## EXERCISE TASKS
1. In the excerpt on executions and the Goya heist, in what year was Father Edward Waterson beatified?
2. Output the excerpt on executions and the Goya heist from "THE ART HEIST" up to and including "the United States.".
3. Continue the excerpt on executions and the Goya heist from the point where it stops.

## EXTRACTED TEXT
For those of you who may have forgotten what you were taught at school in relation to this particular method of execution, let me remind you. Reserved for the most serious of crimes, the process would begin with the convicted person being brought to a wooden panel by horse, where they would be hanged until almost dead. Just as relief of the noose no longer being around their neck would set in, they were emasculated, disemboweled, beheaded and then chopped into quarters. The remains were often placed aloft in areas where the public could easily see them so as to be a constant reminder of what happens to those who committed such serious offences.

Father Edward Waterson, being recognised as a martyr, was beatified by Pope Pius XI in 1929.

THE ART HEIST

A retired bus driver from Newcastle, who at the time was also a disabled pensioner, I might add, is not the kind of person you might think would be likely to be responsible for one of the most notorious art thefts in Great Britain … but then again you may not have heard the name Kempton Bunton.

Born at the turn of the century in 1900, it would be many years before his name would surface in the media alongside the word thief. Having retired from his job, Kempton was living on £8, which left little funds for himself to use at his discretion. In the 1960s a painting by the renowned Spanish artist Francisco Goya of the Duke of Wellington was to be sold to a rich American art collector, and to be taken to his home back in the United States.

## RECORDED DATA

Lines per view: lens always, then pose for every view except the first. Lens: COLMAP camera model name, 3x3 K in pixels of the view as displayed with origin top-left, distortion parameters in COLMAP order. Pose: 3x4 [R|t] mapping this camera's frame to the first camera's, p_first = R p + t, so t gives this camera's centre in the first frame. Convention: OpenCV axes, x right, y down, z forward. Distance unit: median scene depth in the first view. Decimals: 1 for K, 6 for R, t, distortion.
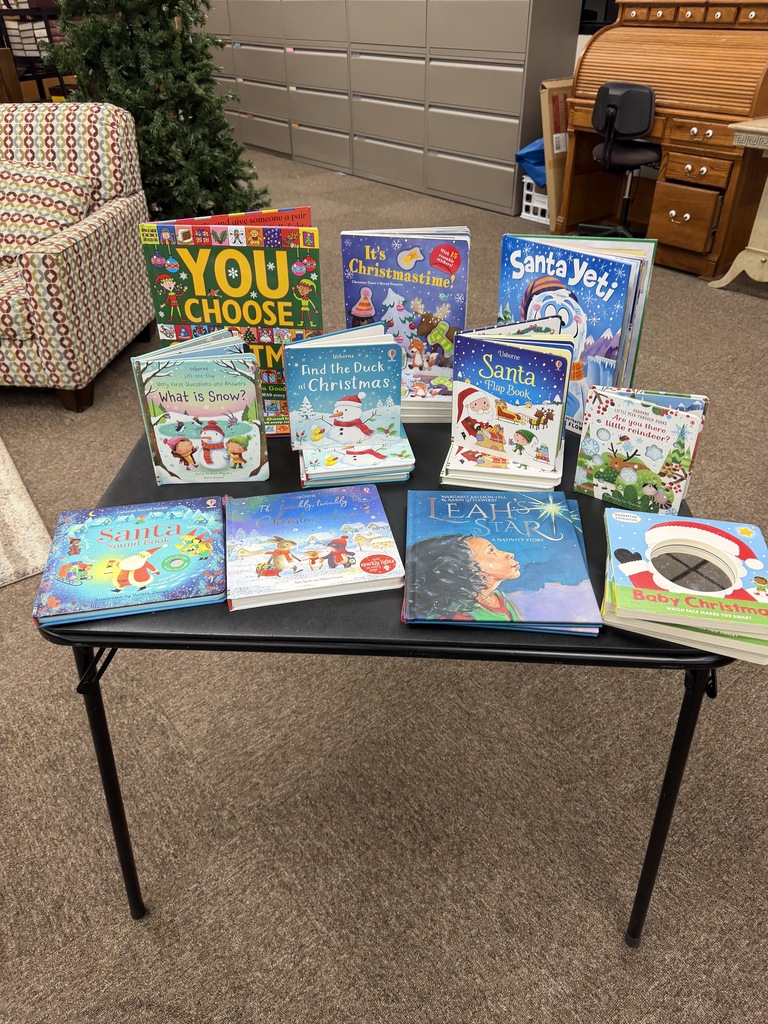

## ANSWERS IN ORDER
1. 1929

2.
THE ART HEIST

A retired bus driver from Newcastle, who at the time was also a disabled pensioner, I might add, is not the kind of person you might think would be likely to be responsible for one of the most notorious art thefts in Great Britain … but then again you may not have heard the name Kempton Bunton.

Born at the turn of the century in 1900, it would be many years before his name would surface in the media alongside the word thief. Having retired from his job, Kempton was living on £8, which left little funds for himself to use at his discretion. In the 1960s a painting by the renowned Spanish artist Francisco Goya of the Duke of Wellington was to be sold to a rich American art collector, and to be taken to his home back in the United States.

3.
It was at this point that the British Government intervened to keep the painting on British soil, paying the same amount offered by the buyer of £140,000 (the equivalent of over £3 million in today’s money). Kempton was said to be enraged at this, living on the little money he had and still having to pay for a TV licence.

Kempton has said that through simply talking to the guards at the National Gallery he learned a lot about their complex security system, which involved infrared sensors, alarms and a number of other electronic security protocols designed to keep some of the country’s most treasured works of art safe. This would be enough to deter anyone thinking of pilfering the art … that is, of course, if the systems were active and not actually switched off in the morning for the cleaners … which they were.

On 21 August 1961, Kempton had allegedly wedged a bathroom window open and slipped in, leaving with the prized painting in hand via the same window. The police assumed that an experienced art thief had performed the daring criminal act but a letter was then sent to Reuters news agency with a demand that £140,000 be given to a charity that would pay for TV licences for poorer people alongside amnesty for the theft, a demand that was not met.

Four years would pass until 1965 when Bunton contacted a newspaper and, just like in a spy movie, the painting was returned via a lost luggage office in Birmingham. Bunton then turned himself in to the police, admitting theft. During the trial he was only charged with the theft of the frame in which the painting was held, as he returned the painting itself and never intended to keep it.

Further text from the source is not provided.